Da Il Sole 24 Ore di oggi a firma A. Galimberti.
Il sito di aste online eBay non è tenuto a vigilare che sulla sua piattaforma venga reiterato un comportamento di diffamazione già censurato e rimosso. Per il prestatore di servizi di rete – in questo caso un hosting – infatti, continua a valere la tutela della “neutralità” (fino a prova contraria) prevista dal Dlgs 70/2003.
È ancora una volta il tribunale di Milano, Prima sezione civile (Rg 44529/13), a tornare sulla questione della diffamazione digitale sotto il profilo dell’internet service provider, per escludere in linea di principio qualsiasi responsabilità risarcitoria extracontrattuale per il fatto illecito commesso da un cliente del servizio.
Il caso esaminato dalla corte milanese riguarda il banchiere italo–svizzero Paolo Del Bue, fondatore della ticinese Banca Arner Sa e tirato in ballo in una pubblicità online di un libro, reclame dai toni piuttosto aggressivi. Ottenuta la rimozione del messaggio da una serie di siti e portali (inmondadori, ebay, kaleydoslibri e ibs) in forza di un provvedimento d’urgenza del giudice, poche settimane più tardi Del Bue aveva suo malgrado osservato un rifiorire di «altre distinte ed ulteriori inserzioni di analogo contenuto» e ne aveva chiesto la contestuale rimozione da ordinare direttamente a eBay. Il tribunale però aveva dichiarato cessata la materia del contendere, aprendo la strada per l’ulteriore impugnazione del diffamato.

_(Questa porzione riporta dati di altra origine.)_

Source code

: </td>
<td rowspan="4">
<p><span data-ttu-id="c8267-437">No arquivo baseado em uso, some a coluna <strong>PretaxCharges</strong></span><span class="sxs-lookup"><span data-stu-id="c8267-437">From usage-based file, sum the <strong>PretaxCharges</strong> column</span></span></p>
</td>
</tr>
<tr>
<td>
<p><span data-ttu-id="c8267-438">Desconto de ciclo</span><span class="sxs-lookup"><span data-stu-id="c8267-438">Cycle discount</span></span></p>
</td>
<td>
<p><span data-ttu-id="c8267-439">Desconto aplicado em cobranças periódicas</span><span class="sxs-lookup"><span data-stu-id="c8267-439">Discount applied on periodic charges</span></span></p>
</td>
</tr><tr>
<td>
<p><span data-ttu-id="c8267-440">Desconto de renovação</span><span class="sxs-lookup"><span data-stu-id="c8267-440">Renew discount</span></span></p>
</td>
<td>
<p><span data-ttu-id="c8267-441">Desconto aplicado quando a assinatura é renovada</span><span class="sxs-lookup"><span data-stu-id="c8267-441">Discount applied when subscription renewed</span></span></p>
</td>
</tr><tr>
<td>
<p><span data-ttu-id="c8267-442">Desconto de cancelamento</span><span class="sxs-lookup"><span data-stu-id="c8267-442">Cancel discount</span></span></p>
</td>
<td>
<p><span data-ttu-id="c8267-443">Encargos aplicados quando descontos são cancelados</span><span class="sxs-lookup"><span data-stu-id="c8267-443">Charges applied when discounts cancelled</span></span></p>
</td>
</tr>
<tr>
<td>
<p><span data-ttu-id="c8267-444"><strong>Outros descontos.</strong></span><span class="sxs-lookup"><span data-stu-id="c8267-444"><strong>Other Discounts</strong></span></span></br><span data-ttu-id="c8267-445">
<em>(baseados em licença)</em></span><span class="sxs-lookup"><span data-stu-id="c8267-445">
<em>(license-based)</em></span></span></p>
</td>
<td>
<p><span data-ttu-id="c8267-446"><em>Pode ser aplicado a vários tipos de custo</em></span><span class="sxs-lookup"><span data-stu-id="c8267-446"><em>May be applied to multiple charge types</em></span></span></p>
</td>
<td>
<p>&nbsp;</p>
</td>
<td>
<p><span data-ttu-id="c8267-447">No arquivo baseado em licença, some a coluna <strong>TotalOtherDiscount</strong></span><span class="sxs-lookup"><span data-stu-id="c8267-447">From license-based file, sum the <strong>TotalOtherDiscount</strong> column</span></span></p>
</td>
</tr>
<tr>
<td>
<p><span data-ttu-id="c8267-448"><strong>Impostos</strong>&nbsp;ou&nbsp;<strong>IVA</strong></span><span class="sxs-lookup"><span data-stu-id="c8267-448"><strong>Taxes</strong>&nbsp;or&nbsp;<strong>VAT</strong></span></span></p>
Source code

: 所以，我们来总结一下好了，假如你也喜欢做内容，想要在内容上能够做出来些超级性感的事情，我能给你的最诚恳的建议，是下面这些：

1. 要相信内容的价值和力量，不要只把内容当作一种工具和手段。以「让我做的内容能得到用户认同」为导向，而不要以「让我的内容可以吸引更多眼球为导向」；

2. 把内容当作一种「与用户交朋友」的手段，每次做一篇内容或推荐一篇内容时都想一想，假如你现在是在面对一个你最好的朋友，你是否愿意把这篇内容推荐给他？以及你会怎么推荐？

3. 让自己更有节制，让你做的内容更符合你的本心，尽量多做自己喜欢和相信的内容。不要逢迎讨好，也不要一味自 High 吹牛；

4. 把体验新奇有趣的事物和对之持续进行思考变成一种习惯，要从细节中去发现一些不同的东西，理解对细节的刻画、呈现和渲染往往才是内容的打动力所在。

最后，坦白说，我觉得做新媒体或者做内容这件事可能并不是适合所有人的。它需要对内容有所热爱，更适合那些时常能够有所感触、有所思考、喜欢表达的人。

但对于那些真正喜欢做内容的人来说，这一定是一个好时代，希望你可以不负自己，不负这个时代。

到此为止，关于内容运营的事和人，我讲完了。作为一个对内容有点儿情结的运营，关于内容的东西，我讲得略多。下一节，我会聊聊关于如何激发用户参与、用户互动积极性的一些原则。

La Prima sezione ha però respinto il reclamo, accontentandosi della «spontanea rimozione» dei primi post offensivi censurati dalla vittima e finiti negli atti del processo. Poco importa, quantomeno nei confronti dell’Isp, che la pubblicità sia tornata in auge – e cioè disponibile in rete – per iniziativa di altri inserzionisti. La richiesta del banchiere di tirare per la giacca i responsabili del sito eBay, scrivono i giudici dell’impugnazione, «pare confondere i profili di tutela che può utilmente vantare nei confronti dei singoli inserzionisti di eBay rispetto a quelli che può eventualmente invocare nei confronti dell’hosting provider che ha “ospitato” le inserzioni ritenute illecite». In sostanza, aggiunge il relatore, una cosa sono gli illeciti «commessi dai destinatari del servizio fornito da eBay, i quali non possono e essere confusi con il prestatore del servizio (hosting provider)».
A giudizio del tribunale è errata «la affermazione secondo cui l’istanza cautelare non può intendersi limitata alle sole pagine indicate in ricorso, ma deve ritenersi estesa a tutte le altre ricadenti nella responsabilità del medesimo hosting provider, una volta divenuto consapevole della illiceità del contenuto inserito, non e condivisibile», perchè «non è normativamente previsto un obbligo di controllo preventivo in capo ad un hosting provider sugli interventi (inserzioni) degli utenti e lo stesso «non è assoggettato a un obbligo generale di sorveglianza». Disposizione che esclude di poter configurare un obbligo per eBay, una volta venuta a conoscenza che alcuni suoi utenti – esattamente individuati – hanno inserito informazioni non lecite (poi rimosse), di verificare se (eventualmente) altri suoi utenti in via del tutto autonoma abbiano pubblicato inserzioni di analogo contenuto illecito.